*Work instructions*:
Identify each line in the material that contains the string "October", and copy those lines. Case counts.

*Input records*:

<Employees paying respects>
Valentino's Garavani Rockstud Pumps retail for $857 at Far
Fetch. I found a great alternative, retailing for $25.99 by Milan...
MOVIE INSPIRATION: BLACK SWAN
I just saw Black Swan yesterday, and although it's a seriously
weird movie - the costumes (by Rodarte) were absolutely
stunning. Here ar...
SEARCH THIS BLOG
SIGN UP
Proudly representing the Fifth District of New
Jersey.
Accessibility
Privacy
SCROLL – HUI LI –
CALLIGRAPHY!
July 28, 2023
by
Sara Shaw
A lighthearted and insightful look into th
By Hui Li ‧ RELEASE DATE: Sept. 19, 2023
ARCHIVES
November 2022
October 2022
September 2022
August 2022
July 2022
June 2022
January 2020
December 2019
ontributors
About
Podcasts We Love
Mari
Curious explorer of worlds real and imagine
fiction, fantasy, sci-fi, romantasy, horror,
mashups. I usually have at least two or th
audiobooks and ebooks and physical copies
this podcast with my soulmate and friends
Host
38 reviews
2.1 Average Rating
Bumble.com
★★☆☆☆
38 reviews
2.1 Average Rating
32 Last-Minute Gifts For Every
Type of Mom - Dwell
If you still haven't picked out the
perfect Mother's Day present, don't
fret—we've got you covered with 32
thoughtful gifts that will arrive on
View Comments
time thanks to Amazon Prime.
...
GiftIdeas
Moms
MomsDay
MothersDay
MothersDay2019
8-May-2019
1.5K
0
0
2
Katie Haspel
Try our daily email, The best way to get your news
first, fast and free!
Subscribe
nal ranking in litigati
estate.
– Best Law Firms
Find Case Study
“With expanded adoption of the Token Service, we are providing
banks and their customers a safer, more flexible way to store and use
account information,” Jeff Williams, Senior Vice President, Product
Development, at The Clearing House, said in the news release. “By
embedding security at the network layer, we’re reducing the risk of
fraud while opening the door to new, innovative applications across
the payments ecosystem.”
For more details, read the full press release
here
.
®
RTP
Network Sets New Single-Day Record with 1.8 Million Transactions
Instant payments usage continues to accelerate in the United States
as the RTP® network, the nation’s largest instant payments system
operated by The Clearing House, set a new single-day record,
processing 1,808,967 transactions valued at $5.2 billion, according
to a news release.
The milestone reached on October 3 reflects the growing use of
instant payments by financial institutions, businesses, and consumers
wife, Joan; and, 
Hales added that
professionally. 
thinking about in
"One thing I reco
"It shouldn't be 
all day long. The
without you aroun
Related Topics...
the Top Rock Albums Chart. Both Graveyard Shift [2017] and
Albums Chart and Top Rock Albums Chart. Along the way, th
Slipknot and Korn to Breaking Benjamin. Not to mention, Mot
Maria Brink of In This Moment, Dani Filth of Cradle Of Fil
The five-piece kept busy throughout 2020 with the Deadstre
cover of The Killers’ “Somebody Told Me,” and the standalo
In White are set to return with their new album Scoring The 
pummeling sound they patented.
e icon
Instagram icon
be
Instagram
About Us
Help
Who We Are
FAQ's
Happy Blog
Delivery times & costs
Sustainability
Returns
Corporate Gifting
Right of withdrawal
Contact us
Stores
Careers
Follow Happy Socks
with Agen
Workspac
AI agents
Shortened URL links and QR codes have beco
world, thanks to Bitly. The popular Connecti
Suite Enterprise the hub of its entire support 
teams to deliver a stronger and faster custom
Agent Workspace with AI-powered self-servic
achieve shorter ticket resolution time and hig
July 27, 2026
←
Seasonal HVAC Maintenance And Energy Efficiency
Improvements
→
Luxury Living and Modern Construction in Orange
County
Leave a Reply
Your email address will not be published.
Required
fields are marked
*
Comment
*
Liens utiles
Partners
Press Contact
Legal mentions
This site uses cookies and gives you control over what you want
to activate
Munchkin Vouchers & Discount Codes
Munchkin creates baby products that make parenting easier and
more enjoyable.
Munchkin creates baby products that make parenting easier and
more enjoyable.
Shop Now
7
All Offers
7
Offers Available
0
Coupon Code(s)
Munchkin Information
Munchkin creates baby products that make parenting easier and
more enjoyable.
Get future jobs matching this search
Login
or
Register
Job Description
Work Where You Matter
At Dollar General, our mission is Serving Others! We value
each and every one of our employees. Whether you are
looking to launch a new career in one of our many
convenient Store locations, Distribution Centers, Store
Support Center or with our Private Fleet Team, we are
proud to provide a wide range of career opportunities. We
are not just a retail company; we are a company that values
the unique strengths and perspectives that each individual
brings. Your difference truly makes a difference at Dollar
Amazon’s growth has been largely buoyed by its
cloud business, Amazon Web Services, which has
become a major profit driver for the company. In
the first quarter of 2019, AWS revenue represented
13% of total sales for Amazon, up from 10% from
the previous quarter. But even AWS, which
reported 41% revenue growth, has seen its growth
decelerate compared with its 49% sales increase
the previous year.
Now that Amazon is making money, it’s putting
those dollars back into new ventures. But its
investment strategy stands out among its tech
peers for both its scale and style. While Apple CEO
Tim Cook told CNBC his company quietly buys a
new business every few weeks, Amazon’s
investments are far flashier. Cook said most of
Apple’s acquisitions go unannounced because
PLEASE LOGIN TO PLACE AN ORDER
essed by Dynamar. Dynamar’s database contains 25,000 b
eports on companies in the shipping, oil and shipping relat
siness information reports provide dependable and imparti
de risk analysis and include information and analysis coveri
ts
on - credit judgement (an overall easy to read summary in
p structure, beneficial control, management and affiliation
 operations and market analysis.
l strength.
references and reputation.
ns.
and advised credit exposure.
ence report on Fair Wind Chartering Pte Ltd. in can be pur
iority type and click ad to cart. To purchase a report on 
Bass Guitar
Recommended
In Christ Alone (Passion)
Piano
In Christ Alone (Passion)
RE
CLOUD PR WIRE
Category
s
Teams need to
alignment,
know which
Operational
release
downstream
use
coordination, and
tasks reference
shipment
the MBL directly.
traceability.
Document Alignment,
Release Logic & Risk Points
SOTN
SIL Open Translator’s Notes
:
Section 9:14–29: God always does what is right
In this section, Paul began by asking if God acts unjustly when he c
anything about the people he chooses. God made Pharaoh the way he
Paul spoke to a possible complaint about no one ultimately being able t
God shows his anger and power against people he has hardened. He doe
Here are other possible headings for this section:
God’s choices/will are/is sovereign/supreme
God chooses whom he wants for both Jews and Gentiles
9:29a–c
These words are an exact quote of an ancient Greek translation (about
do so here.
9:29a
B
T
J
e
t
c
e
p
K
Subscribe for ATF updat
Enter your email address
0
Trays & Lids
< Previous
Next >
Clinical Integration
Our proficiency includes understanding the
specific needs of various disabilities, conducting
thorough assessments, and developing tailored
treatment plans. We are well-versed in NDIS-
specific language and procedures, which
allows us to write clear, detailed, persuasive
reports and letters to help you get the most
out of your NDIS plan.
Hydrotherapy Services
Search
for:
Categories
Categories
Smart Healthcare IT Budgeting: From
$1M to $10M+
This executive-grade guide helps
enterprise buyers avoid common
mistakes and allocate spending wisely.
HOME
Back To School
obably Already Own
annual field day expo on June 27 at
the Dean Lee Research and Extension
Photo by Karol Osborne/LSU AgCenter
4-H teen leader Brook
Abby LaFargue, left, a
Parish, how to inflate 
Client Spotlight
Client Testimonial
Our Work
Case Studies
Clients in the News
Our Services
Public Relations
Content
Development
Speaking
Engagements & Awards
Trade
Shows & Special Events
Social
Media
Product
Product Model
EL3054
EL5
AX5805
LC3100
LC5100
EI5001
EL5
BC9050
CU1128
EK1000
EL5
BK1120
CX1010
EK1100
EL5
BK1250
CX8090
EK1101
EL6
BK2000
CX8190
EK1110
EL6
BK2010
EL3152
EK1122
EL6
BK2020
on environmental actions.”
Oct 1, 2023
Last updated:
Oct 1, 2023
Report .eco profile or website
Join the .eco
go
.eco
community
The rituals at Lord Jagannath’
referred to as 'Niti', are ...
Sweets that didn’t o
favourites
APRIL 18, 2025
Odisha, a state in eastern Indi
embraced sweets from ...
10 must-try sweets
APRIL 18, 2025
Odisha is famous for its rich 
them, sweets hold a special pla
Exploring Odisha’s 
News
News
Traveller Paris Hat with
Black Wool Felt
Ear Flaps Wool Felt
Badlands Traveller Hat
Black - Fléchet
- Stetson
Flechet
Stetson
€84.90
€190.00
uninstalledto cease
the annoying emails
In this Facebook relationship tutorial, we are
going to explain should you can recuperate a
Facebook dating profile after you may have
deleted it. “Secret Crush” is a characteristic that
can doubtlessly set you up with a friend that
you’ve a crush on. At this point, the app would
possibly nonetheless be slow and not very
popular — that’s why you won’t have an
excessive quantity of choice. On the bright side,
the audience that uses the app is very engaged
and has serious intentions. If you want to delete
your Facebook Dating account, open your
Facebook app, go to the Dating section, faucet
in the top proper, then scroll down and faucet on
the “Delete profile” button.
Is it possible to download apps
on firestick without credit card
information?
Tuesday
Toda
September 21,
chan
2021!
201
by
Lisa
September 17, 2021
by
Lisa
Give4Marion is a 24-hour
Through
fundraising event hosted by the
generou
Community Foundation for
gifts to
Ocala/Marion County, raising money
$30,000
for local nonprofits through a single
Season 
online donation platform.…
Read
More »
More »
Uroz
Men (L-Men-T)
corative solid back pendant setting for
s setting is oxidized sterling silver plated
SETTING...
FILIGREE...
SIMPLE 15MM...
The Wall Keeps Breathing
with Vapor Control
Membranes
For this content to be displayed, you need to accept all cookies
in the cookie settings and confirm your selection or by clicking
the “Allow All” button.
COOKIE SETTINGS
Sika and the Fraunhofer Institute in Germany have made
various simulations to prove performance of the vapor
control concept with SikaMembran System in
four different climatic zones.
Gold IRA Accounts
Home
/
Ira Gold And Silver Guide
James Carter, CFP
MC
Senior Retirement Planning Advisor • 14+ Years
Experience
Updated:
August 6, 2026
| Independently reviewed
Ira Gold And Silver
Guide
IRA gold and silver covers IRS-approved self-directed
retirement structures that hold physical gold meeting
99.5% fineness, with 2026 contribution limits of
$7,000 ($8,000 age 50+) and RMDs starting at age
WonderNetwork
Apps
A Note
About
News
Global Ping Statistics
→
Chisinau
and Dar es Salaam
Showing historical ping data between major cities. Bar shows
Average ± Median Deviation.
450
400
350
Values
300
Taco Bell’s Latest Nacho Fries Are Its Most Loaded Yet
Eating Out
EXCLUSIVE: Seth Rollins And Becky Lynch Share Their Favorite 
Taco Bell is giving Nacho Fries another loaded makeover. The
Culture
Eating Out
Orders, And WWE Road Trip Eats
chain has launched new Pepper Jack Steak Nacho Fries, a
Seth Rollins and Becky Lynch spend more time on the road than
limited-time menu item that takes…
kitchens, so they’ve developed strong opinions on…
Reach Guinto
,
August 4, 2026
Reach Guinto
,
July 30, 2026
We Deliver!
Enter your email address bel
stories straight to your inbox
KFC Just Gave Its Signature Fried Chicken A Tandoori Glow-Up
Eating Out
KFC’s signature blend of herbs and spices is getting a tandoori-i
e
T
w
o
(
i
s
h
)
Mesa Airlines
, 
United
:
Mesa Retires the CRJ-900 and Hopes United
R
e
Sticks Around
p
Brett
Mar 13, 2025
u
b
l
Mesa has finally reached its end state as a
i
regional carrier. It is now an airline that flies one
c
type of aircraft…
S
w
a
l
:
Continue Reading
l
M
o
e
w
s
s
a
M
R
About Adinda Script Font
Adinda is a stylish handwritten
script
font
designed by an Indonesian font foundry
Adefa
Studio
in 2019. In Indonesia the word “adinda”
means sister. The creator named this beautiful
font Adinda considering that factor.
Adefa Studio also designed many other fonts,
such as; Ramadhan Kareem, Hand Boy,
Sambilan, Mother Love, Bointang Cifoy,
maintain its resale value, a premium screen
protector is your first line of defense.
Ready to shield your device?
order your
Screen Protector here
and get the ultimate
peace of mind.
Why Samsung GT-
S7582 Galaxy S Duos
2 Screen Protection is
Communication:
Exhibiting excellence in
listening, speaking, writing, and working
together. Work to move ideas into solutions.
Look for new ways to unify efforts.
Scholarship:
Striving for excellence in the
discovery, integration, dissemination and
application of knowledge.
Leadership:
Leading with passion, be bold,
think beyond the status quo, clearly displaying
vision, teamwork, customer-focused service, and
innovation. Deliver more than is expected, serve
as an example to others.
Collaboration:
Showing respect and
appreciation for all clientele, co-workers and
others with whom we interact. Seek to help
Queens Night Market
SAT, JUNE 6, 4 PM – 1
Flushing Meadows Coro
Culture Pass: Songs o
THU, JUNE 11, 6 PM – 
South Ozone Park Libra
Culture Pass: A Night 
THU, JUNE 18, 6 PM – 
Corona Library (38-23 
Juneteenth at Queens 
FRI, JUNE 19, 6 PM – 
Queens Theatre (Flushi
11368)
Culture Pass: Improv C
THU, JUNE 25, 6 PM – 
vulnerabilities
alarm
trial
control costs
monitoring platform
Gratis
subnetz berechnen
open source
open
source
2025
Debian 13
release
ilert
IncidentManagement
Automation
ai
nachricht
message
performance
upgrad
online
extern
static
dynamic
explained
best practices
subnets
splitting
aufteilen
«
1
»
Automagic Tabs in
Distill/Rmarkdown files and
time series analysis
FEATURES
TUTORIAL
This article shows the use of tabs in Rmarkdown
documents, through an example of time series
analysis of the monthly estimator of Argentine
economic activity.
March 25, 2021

*Answer space*:
October 2022
The milestone reached on October 3 reflects the growing use of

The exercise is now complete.